RECORDS TO USE
=====

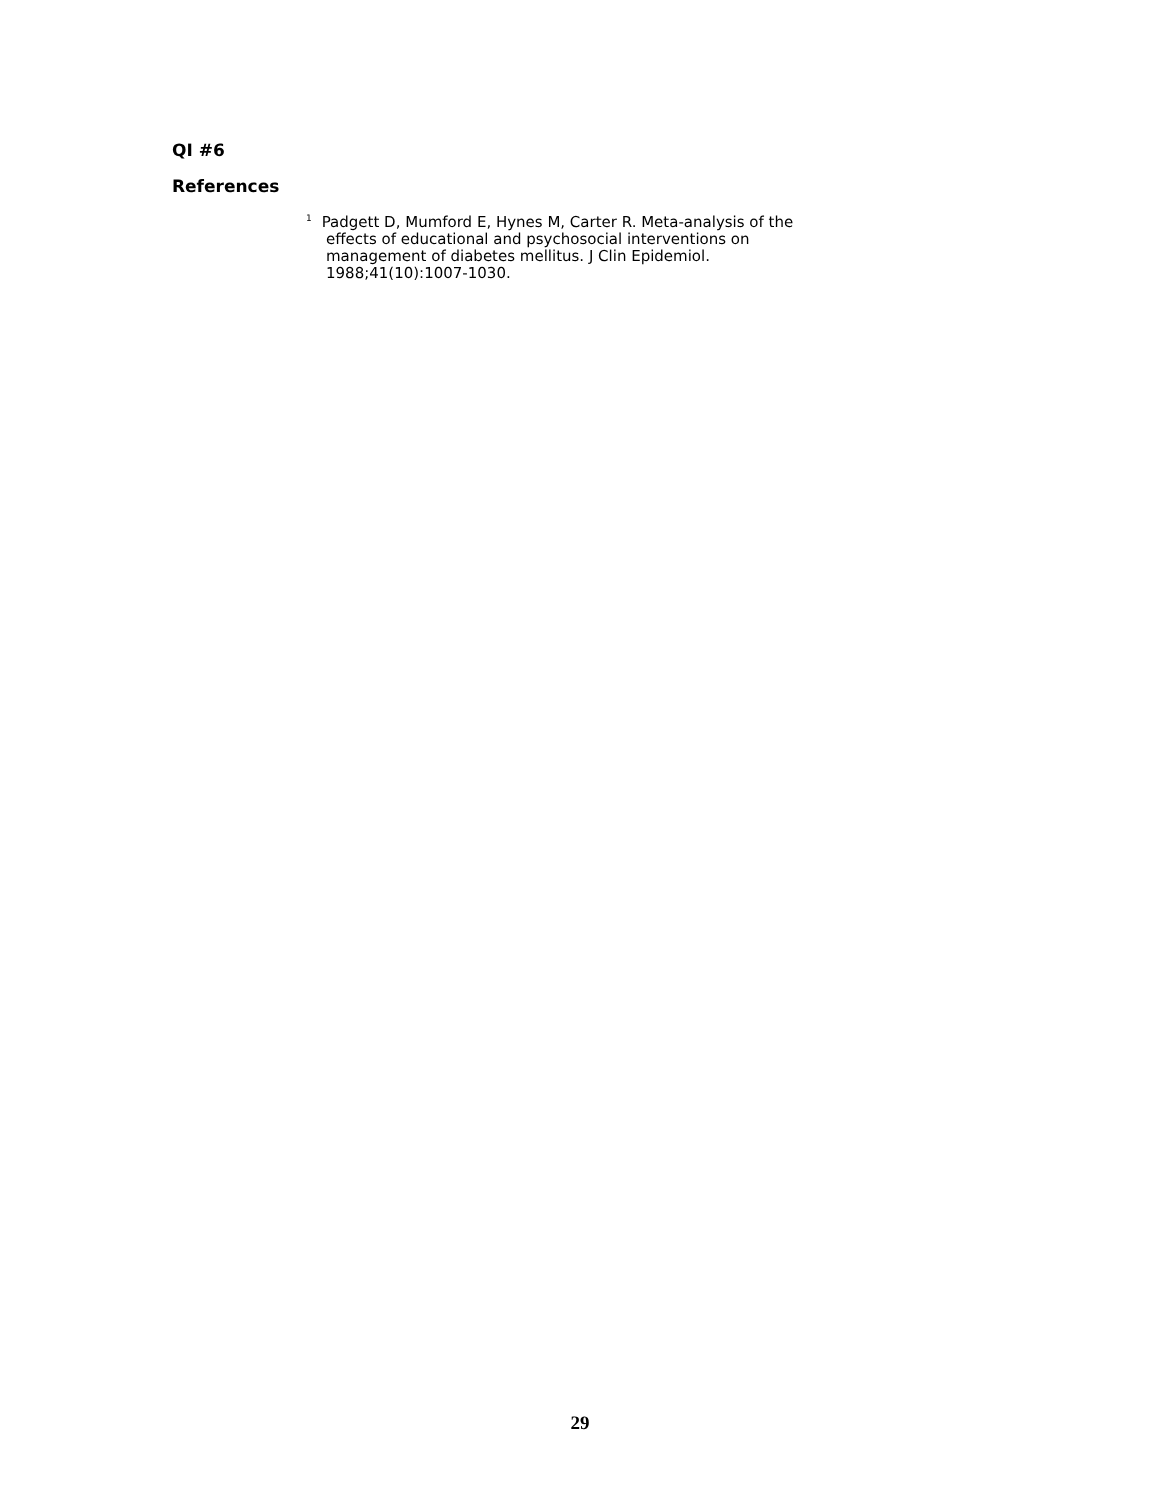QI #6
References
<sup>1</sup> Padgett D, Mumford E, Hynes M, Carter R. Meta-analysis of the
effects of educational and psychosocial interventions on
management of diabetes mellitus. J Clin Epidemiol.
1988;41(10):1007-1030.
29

=====

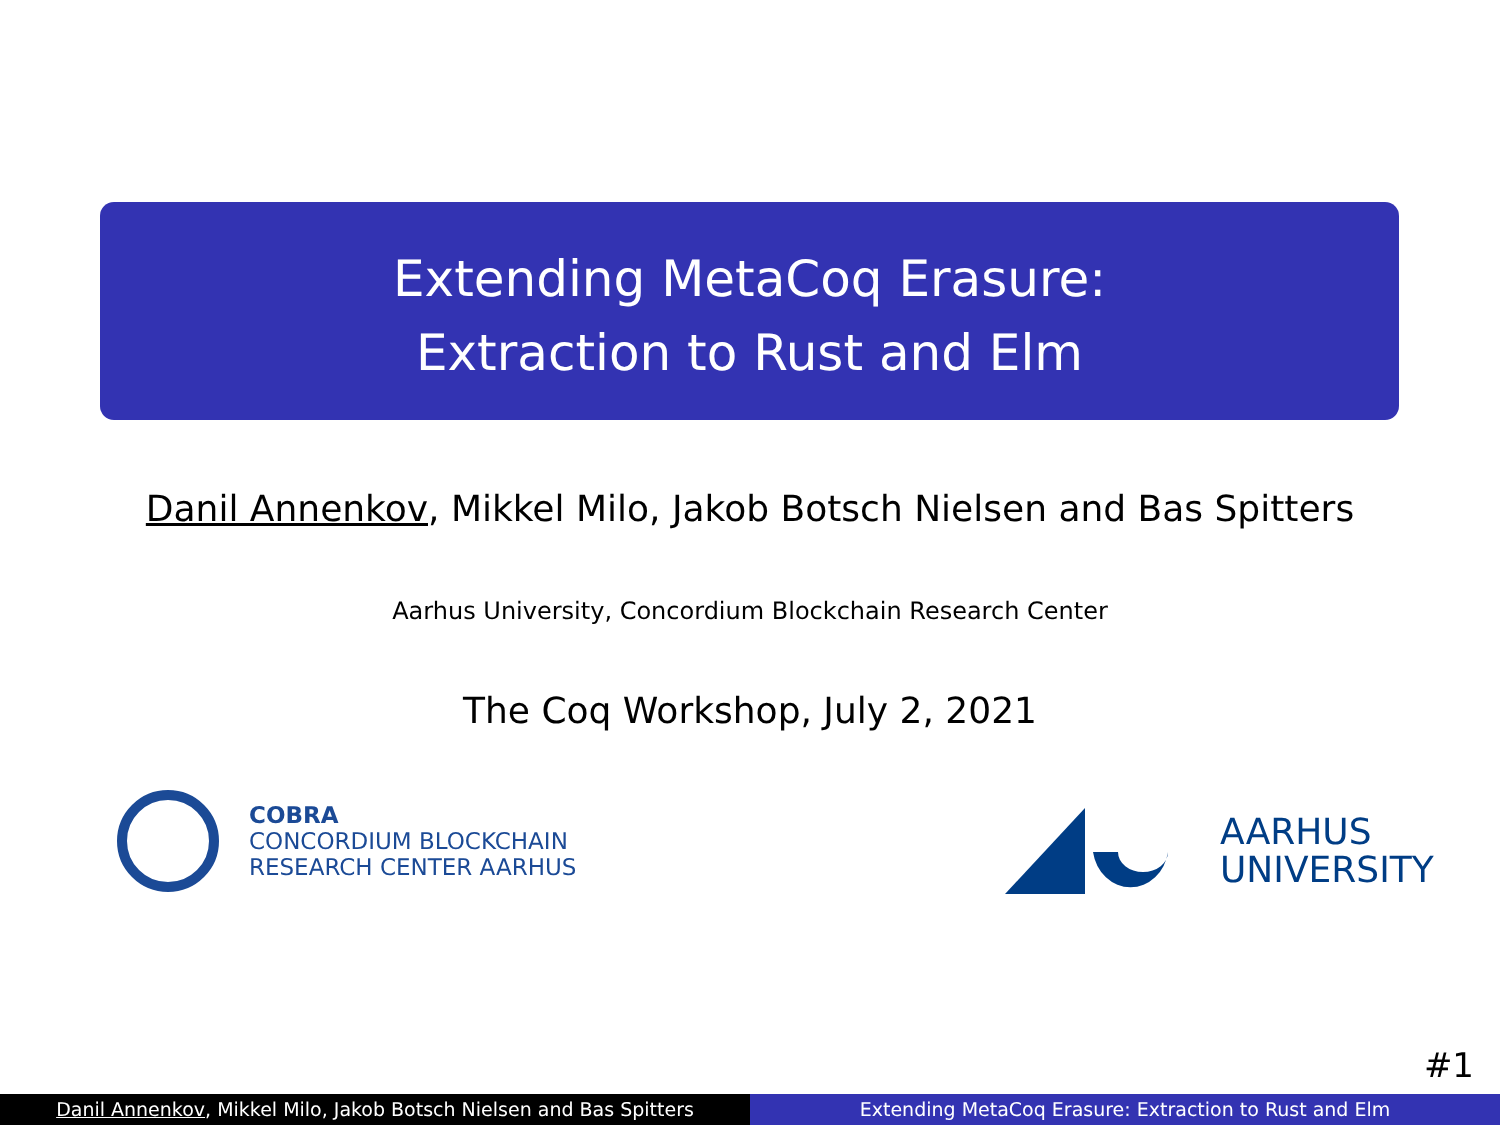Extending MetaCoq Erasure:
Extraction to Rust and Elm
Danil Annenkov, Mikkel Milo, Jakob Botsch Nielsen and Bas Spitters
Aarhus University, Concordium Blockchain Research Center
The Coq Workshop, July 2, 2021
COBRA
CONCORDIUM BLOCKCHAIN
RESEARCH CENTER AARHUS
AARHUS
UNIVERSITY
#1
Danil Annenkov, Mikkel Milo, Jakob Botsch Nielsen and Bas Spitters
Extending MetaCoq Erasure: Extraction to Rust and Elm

=====

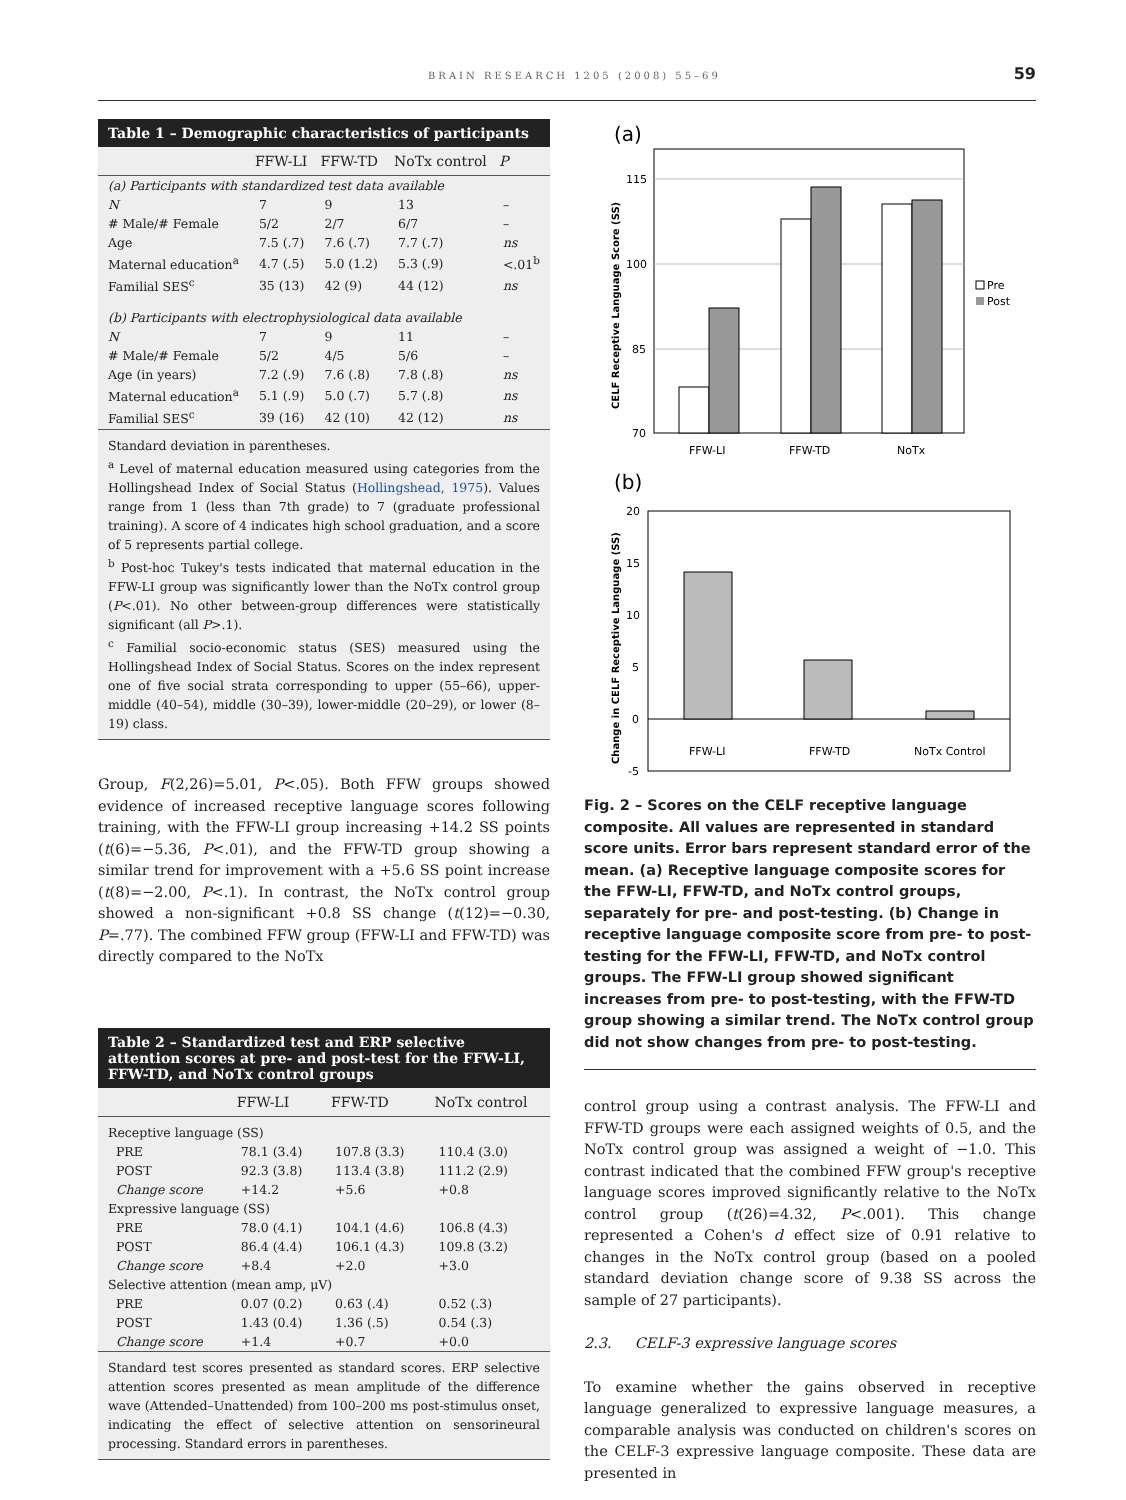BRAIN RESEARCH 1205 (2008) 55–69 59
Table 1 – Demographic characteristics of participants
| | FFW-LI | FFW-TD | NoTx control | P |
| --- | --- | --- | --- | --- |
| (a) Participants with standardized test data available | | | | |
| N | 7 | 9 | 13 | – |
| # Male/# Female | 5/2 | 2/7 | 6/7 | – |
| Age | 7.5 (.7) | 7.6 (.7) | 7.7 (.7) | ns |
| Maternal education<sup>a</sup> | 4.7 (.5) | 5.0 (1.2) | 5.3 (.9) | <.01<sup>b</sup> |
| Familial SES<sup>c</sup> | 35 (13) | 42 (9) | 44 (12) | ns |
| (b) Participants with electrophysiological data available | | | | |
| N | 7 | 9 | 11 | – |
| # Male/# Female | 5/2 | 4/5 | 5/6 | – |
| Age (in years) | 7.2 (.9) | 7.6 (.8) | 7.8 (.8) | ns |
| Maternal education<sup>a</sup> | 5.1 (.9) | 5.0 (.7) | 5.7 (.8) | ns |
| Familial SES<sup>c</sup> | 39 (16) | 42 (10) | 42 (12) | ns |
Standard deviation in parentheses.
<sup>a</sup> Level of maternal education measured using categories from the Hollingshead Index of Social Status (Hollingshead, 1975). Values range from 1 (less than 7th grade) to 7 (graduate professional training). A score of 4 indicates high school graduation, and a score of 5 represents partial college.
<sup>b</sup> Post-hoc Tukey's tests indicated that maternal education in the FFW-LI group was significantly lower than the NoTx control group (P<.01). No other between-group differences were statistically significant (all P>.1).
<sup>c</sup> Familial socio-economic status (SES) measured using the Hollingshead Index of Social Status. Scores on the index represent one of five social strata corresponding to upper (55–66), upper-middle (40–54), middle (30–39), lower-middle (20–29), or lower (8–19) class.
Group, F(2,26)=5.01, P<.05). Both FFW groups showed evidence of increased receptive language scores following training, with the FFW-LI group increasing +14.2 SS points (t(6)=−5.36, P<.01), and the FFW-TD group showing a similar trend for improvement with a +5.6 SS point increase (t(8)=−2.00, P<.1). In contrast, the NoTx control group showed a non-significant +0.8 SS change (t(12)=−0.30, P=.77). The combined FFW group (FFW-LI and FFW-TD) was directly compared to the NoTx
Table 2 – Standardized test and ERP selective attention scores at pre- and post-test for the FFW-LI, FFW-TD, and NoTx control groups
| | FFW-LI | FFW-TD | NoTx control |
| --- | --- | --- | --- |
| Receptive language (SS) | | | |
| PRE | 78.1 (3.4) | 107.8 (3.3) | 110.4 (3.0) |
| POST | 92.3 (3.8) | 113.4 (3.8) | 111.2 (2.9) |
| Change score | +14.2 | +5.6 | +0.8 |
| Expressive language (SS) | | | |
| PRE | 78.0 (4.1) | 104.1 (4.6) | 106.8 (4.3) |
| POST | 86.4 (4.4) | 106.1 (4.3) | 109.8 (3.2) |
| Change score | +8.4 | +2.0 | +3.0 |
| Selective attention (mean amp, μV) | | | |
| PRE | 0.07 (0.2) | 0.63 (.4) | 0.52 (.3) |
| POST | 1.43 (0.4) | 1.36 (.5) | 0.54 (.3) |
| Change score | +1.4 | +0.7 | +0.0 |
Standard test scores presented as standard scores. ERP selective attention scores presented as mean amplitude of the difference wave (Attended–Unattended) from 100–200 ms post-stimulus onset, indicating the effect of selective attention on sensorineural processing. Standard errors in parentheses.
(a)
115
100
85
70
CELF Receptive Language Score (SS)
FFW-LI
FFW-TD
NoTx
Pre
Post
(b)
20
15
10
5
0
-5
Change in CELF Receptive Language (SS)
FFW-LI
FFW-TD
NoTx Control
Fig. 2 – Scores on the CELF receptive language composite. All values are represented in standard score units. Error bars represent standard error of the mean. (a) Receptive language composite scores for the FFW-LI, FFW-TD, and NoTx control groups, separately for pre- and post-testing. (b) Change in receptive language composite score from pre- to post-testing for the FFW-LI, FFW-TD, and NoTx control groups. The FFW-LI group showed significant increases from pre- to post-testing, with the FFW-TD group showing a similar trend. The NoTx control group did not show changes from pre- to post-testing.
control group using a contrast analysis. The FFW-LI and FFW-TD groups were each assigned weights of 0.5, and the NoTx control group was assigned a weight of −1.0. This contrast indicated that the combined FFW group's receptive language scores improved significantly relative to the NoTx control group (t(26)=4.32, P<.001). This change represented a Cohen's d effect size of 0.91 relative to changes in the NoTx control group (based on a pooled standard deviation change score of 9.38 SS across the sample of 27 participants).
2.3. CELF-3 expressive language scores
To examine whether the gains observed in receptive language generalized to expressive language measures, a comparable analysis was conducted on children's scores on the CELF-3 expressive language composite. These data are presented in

=====

ASSIGNMENT
Looking at the records above, return exactly the lines from the line with "<sup>c</sup> Familial socio-economic" to the line with "111.2 (2.9) |", both ends included.

REPLY TO THE EXERCISE
<sup>c</sup> Familial socio-economic status (SES) measured using the Hollingshead Index of Social Status. Scores on the index represent one of five social strata corresponding to upper (55–66), upper-middle (40–54), middle (30–39), lower-middle (20–29), or lower (8–19) class.
Group, F(2,26)=5.01, P<.05). Both FFW groups showed evidence of increased receptive language scores following training, with the FFW-LI group increasing +14.2 SS points (t(6)=−5.36, P<.01), and the FFW-TD group showing a similar trend for improvement with a +5.6 SS point increase (t(8)=−2.00, P<.1). In contrast, the NoTx control group showed a non-significant +0.8 SS change (t(12)=−0.30, P=.77). The combined FFW group (FFW-LI and FFW-TD) was directly compared to the NoTx
Table 2 – Standardized test and ERP selective attention scores at pre- and post-test for the FFW-LI, FFW-TD, and NoTx control groups
| | FFW-LI | FFW-TD | NoTx control |
| --- | --- | --- | --- |
| Receptive language (SS) | | | |
| PRE | 78.1 (3.4) | 107.8 (3.3) | 110.4 (3.0) |
| POST | 92.3 (3.8) | 113.4 (3.8) | 111.2 (2.9) |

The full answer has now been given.